No Brasil, contudo, ainda não se projetam mudanças significativas na fatia que cada mídia abocanha do bolo publicitário. Na Inglaterra, internet e TV já detêm a mesma participação (25% e 26%, respectivamente) das receitas. Ajuda o fato de o acesso a banda larga ser disseminado. Nos EUA, a internet é o meio que mais cresce, mas neste ano ficará com 20% dos investimentos em publicidade, enquanto a TV receberá 43%, calcula o eMarketer.

Encarada como canal privilegiado para a construção de marca, a TV aberta permanece como o veículo mais procurado por anunciantes no Brasil. Neste ano, deve responder por 64% do bolo publicitário de R$ 30 bilhões projetado pelo Ibope Monitor - os números levam em conta os preços de tabela cheia dos anúncios, sem os reais descontos praticados. A TV também é o meio visto como mais seguro e escolhido em épocas de crise - depois da de 2009, por exemplo, cresceu em vários países. Já a internet, canal propício para interatividade, deve arrebatar 10% das receitas neste ano e, pela primeira vez, pode passar de quarta para terceira mídia que mais fatura. A mudança se deve ao fato de as verbas com os serviços de busca terem sido incluídas nos dados apresentados em julho pelo Interactive Advertising Bureau (IAB), entidade que incentiva o uso de canais digitais para comunicação e marketing.

"Não que o digital seja uma fonte de receita gigantesca, mas representa o novo, que é sempre ótimo", afirma Olivetto.

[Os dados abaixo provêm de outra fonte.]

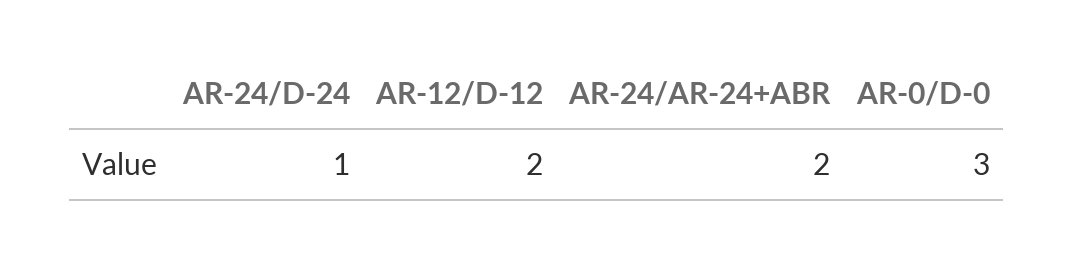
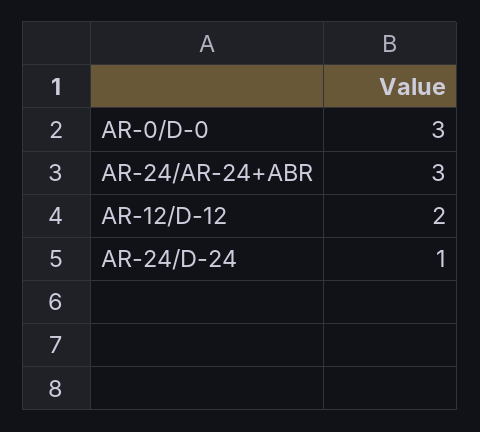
AR-24/AR-24+ABR: 2 -> 3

Em 2010, a WMcCann foi a maior compradora de mídia digital do Brasil - R$ 252 milhões, dentro de uma verba total de R$ 1,9 bilhão. "Uma dúvida a gente não tem: as mídias vão se integrar, mas os números [do bolo publicitário] não mudam nos próximos cinco anos."

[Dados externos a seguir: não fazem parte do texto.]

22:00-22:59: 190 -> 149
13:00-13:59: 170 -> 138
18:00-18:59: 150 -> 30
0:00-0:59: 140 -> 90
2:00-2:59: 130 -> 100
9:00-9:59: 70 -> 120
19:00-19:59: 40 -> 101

Como toda discussão em publicidade, em algum momento o assunto se volta para a força das ideias e a criatividade - especialmente a criatividade no Brasil, que desde a década de 1980 é visto como um dos países mais criativos. O crescimento da publicidade digital e o acesso às mais diversas tecnologias deveriam, em tese, abrir um mundo de novas oportunidades interessantes. Mas, muitas vezes, são vistos como causa de uma busca excessiva pela forma em detrimento do conteúdo.

"A publicidade brasileira viveu seu auge nos anos 80, justamente quando tinha menos recursos", diz Olivetto, ele próprio o expoente dessa época. "Hoje é possível produzir qualquer coisa, mas em vez de a forma ser usada para produzir brilhantes conteúdos, ela está sendo usada para esconder justamente a falta dele." Para Alphen, da JWT, os publicitários andam deslumbrados com as possibilidades técnicas do ofício. "Fomos nos afastando da coisa mais importante: criar uma mensagem pertinente e emocionante para o consumidor." Conti, da DPZ, acha que o computador reduz a diferença entre profissionais: "Ele dá uma igualada na direção de arte. O 'layoutman' não precisa mais ser tão bom".

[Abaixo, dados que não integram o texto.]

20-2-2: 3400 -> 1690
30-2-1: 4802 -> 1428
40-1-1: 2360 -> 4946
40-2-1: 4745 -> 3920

Quem vê a diminuição da criatividade mede a publicidade com a régua errada, afirma Dias, da ESPM. "Não dá para olhar só para as mídias antigas. A criatividade hoje está em ene plataformas." Se depender do "Gunn Report", publicação independente que compila os resultados de festivais para mostrar os países e agências mais bem-sucedidos, o Brasil vai muito bem, obrigado. É um entre os únicos cinco países que, desde 1999, figura ano após ano entre os dez mais criativos do planeta. E, se depender do número de prêmios, está melhor do que nunca: saiu neste ano do Festival de Cannes com 66 Leões, o que é um recorde, mas também motivo de polêmica.

"Os festivais não servem mais como parâmetro, porque boa parte das peças ganhadoras é feita só para esses eventos", diz Olivetto, em referência ao fato de que peças "fantasmas", que não chegam de fato a ser veiculadas, vêm assombrando as premiações internacionais. Tipo de argumento ao qual Serpa, o homem à frente das criações que fizeram da AlmapBBDO a agência mais premiada do mundo por três anos, segundo o "Gunn Report", responde sem meias palavras: "Só menospreza prêmio quem não ganha".

Mas os publicitários culpam não só a tecnologia como também alguns clientes para justificar "criações menos criativas ou ousadas". "Uma ideia que não é perigosa não merece nem mesmo ser chamada de ideia", é a frase de Oscar Wilde que estampa os elevadores do prédio da Loducca - que, por sinal, como a maioria das agências, é uma embalagem bem feita para vender serviços de propaganda, com projeto arquitetônico e decoração de encher os olhos. "A frase é para lembrar a gente e o cliente que o dinheiro que ele coloca aqui serve para apresentarmos um ponto de vista surpreendente, que cause reações emocionais", diz Loducca.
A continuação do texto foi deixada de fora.